– Знаете, что-то здесь не сходится, – вмешался Антон, который долго молчал, погрузившись в раздумья. – Все источники говорят о том, что Разин был человеком довольно уравновешенным. Жестокостью и кровожадностью он не отличался, как говорится, лишней головы не снесет. При этом он обладал таким авторитетом, что подчинялись ему беспрекословно. Одного его слова было достаточно! Дисциплина в войске была железная. Но, что самое интересное, он пресекал аморальное поведение. Не разрешал казакам браниться! По крайней мере без веской на то причины. Вы можете такое представить? Я вот – с трудом. Но самое главное то, что он уважительно относился к женщине и другим не позволял грубого обращения. Запрещал своим бойцам портить девок. Грабеж, разбой в захваченном городе – пожалуйста. А вот девушек не тронь. Не приветствовал супружескую неверность. Наказывал, если узнавал, что кто-то из его окружения ведет себя недостойно и женщину обижает. Это очень необычно для разбойника, вам не кажется? – Антон не ждал ответа, ему не терпелось высказать свою версию. – И вот теперь давайте представим, что человек, который может высечь казака за то, что тот возжелал жену ближнего, со своей женщиной обращается самым негуманным образом. Я сомневаюсь, что такое возможно. Это же противоречит его убеждениям!

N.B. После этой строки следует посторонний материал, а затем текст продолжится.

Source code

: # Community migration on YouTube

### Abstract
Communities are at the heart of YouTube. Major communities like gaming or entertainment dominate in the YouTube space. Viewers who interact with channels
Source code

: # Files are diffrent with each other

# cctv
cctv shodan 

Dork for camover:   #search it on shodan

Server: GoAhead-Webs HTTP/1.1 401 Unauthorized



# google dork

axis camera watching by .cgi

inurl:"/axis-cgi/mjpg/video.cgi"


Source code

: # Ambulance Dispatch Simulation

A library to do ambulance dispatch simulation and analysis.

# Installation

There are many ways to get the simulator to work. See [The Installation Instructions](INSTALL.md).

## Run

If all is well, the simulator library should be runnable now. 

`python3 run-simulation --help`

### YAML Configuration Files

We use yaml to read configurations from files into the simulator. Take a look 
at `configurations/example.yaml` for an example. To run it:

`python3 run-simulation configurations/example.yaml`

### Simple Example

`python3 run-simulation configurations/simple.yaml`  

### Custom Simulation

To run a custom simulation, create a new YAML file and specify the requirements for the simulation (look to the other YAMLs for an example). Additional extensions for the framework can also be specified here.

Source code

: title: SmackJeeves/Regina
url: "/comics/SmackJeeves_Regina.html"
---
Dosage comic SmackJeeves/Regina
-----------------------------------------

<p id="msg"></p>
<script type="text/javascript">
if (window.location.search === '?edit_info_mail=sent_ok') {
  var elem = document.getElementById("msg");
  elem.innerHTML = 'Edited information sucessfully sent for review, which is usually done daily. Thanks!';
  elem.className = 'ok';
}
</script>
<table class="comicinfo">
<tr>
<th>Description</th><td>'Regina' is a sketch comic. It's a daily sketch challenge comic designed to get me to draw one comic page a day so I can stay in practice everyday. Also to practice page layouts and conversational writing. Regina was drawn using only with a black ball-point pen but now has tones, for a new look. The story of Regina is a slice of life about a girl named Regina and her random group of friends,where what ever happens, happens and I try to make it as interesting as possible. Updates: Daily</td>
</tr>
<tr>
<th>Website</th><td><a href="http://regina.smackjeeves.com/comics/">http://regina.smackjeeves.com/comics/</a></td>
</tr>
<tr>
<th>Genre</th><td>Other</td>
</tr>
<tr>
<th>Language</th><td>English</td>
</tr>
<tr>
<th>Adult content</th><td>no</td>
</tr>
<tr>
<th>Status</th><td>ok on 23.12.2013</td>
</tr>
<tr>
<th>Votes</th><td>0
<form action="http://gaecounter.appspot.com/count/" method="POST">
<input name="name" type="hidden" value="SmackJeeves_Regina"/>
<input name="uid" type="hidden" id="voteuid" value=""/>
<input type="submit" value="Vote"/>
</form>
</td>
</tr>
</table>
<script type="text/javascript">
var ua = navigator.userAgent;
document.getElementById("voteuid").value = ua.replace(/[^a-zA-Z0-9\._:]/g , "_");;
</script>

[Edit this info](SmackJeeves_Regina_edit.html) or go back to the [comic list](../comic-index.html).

– Ты, Антоха, я смотрю, основательно подготовился. Изучил матчасть. Об этом действительно много есть свидетельств, не ты первый обращаешь внимание на такое противоречие. С Макарычем, помню, тоже мы об этом говорили. И в книге его именно так Степан показан: человеком мудрым, гуманным, с высокими моральными качествами. По крайней мере в начале его приключений он был таким. Позже, когда его похождения приняли другой масштаб, когда это стало уже военным походом, многое изменилось. Вышло из-под контроля. Но тут уж, как говорится, на войне как на войне. Там не место для гуманности и времени нет разбираться, поэтому рубили направо и налево. Опять же, все зависит от того, с чьей стороны смотреть. Для врагов он был, понятное дело, жестоким и кровожадным убийцей. А для своих – мудрым и бесстрашным вождем. А где здесь правда? Как оно вообще было на самом деле? Никто точно не знает.
– Как любит говорить мой Антоша, доподлинно неизвестно, – грустно заключила Даша.
– Семнадцатый век, Даш. Люди неграмотные были, писать не умели, – он начал кипятиться. – Основные события зафиксированы, да. Опять же, официальная их версия! Государственная! Про частную жизнь тогда не очень было принято разглагольствовать. Подождите, а Макарыч – это Шукшин, значит? – опомнился Антон вдруг.
– Он самый, – кивнул дед. – Встречались мы с ним. Расскажу вам попозже, коли интересно будет.
В прогулках и разговорах день пролетел быстро. Завтрак был поздний, а поужинать надо было рано, чтобы выспаться перед дорогой: завтра утром снова в путь. Только сели за стол, тут же припомнили Тимофеичу его обещание:
– Вы нам теперь про себя расскажите!
– Ну а что, можно и про себя немного, ежели вам так интересно. Родом я отсюда, из этой вот деревни. Родители мои здесь жили, и их родители тоже. Деревня раньше больше была, после войны кто-то не вернулся, кто-то позже в город уехал, так часть домов и запустовала. А вот в последние лет двадцать и совсем жителей поубавилось: молодежь уезжает, делать-то тут нечего. И я тоже уезжал. Учился в городе, так там и остался. А получилось это вот как: все эти легенды про Степана очень меня занимали. Хотелось знать больше, как оно было на самом деле, с чего началось, чем закончилось. Вот и пошел я на исторический. И сразу для себя решил, что буду изучать все про Разина, – Тимофеич сначала скромничал, но потом разошелся. Да и слушатели ему попались внимательные и любознательные. – Летом пропадал здесь на раскопках. А весь учебный год – в библиотеках да в музейных архивах. Я же, ребята, даже книгу написал. Попозже покажу вам ее. Так вот, после университета остался я при кафедре. А попутно работал в краеведческом музее. Ну и семью завел, конечно. С нею, правда, не очень сложилось. Бывает и такое, – дед вздохнул и продолжил свой рассказ, – и вот что характерно – все время меня сюда тянуло. На родной берег. Родители, когда постарели, хворать начали, я и перебрался обратно в деревню в помощь им. И не вернулся уже. Мы с батей еще раньше дом затеяли строить большой. Отстроили, значит, все как надо. И стали пускать на постой то археологов, то еще каких гостей. Так и пошло. Потом я еще что-то достраивал сам, чтоб посолиднее да посовременнее было. Вот этим и живу теперь.